I had this realization this week that my old people pleasing and acceptance/validation wounds were coming up again. I realized that subconsciously, I was viewing my birthday as something that would only be celebrated if someone else deemed it worthy of making a to do about. Of planning something around. That it was narcissistic and childish to make a big deal about. Besides the fact that plenty of people don't care about their birthday, so why am I making something out of nothing? I talked to my Dad on my birthday, and told him how I was feeling about my birthday situation. I wanted to know if I was nuts, and making something out of nothing. I asked him if I had rose colored classes on, recalling what the month use to look like. He said that I did not. That it was, in fact, always a big time of celebration and joy. And then he gave me the permission slip I didn't realize I needed. He told me that now when his birthday rolls around every March, he considers how he would like to spend it that would feel celebratory to him. He invites people to parts of it if he wants to, but without expectation that they will be the ones to bring him joy. That he's doing what he wants to do, and if others are a part of it, great. And if not, it's not going to negatively impact his experience. This whole concept felt invigorating, and I decided to apply it immediately to my day. Who cares that it was a Monday lol. I also realized how much my expectations were affecting my ability to experience any joy that day, and vowed to immediately drop those and focus on maximizing my own experience. What's funny is that as soon as I did that, I was really able to notice the really sweet gestures or messages that came my way, and it dulled my reaction to anything that normally would have bummed me out (people who are close to me forgetting my birthday all together or just choosing not to reach out). I realized that this birthday situation is an inside job.  
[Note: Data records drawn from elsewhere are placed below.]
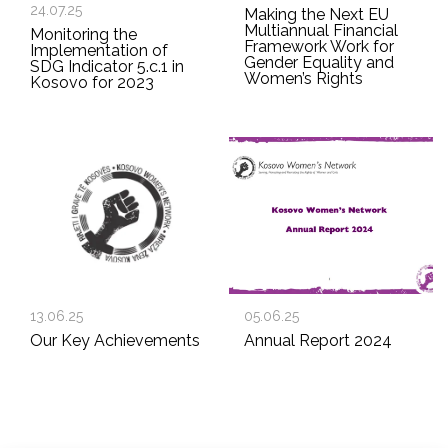
24.07.25
Making the Next EU
Multiannual Financial
Monitoring the
Framework Work for
Implementation of
Gender Equality and
SDG Indicator 5.c.1 in
Women’s Rights
Kosovo for 2023
13.06.25
05.06.25
Our Key Achievements
Annual Report 2024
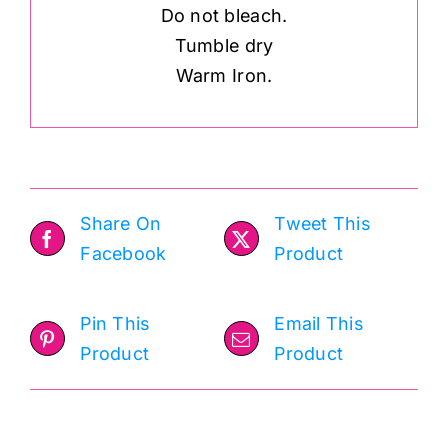
Do not bleach.
Tumble dry
Warm Iron.
Share On
Tweet This
Facebook
Product
Pin This
Email This
Product
Product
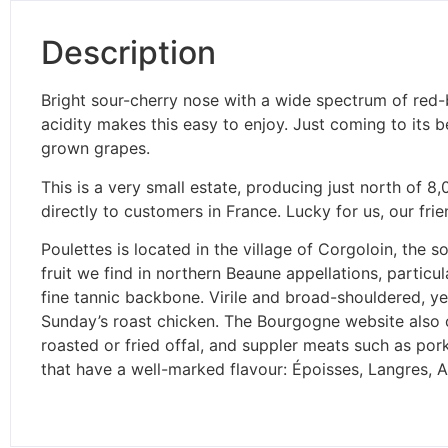
Description
Bright sour-cherry nose with a wide spectrum of red-b
acidity makes this easy to enjoy. Just coming to its 
grown grapes.
This is a very small estate, producing just north of 8
directly to customers in France. Lucky for us, our fr
Poulettes is located in the village of Corgoloin, the s
fruit we find in northern Beaune appellations, particu
fine tannic backbone. Virile and broad-shouldered, ye
Sunday’s roast chicken. The Bourgogne website also 
roasted or fried offal, and suppler meats such as pork
that have a well-marked flavour: Époisses, Langres,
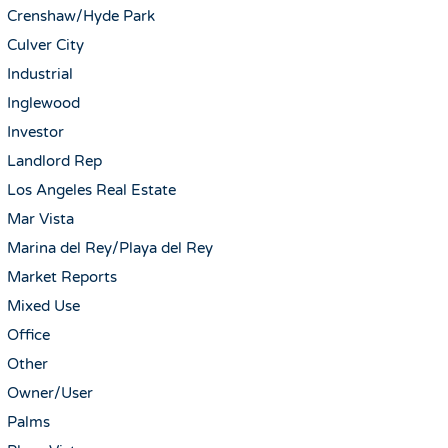
Crenshaw/Hyde Park
Culver City
Industrial
Inglewood
Investor
Landlord Rep
Los Angeles Real Estate
Mar Vista
Marina del Rey/Playa del Rey
Market Reports
Mixed Use
Office
Other
Owner/User
Palms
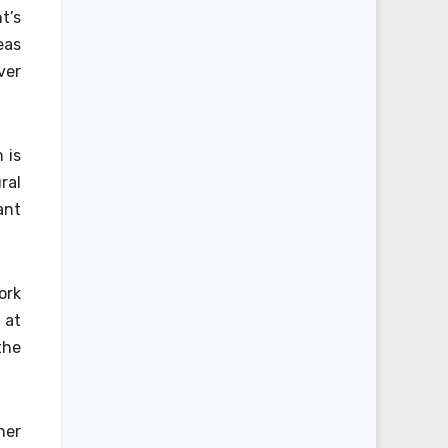
t’s
eas
ver
 is
ral
ant
ork
 at
the
her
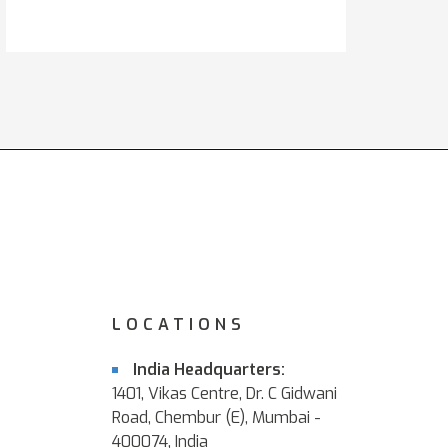
LOCATIONS
India Headquarters:
1401, Vikas Centre, Dr. C Gidwani
Road, Chembur (E), Mumbai -
400074, India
It's interesting because there was a big part of my life where I started to become hyper independent, and not looking for help or trusting that anyone could do the things I could but me. I reached a point of softening when I dropped some of that hyper vigilance, some of which I now recognize was trauma response based. As I softened and accepted more help and support, with that came more vulnerability. I think that's where I've landed now. The work I still have to do is learning to balance the two. How to be independent, but still accept help. How to celebrate myself, but also accept it from others. How to go about all of that without expectation. I also think it's ok to be disappointed sometimes. Sometimes the disappointment just points to what matters to us, and allows us to figure out how to prioritize those things.

I don't have it all figured out, but what I do know is that when I lessen my expectations, I'm more acutely aware of the good stuff. Maybe some of the things I notice and appreciate I wouldn't have, because I was so busy in my own expectations of how things should or would play out. And this time next year, I won't set myself up for being disappointed by my own unrealistic expectations. I won't wait for anyone to read my mind, or do what I would have done. I will take back the reigns and I will prioritize what's important to me, and prioritize my own joy and celebration in whatever way I want- and not worry if it's ridiculous to anyone else.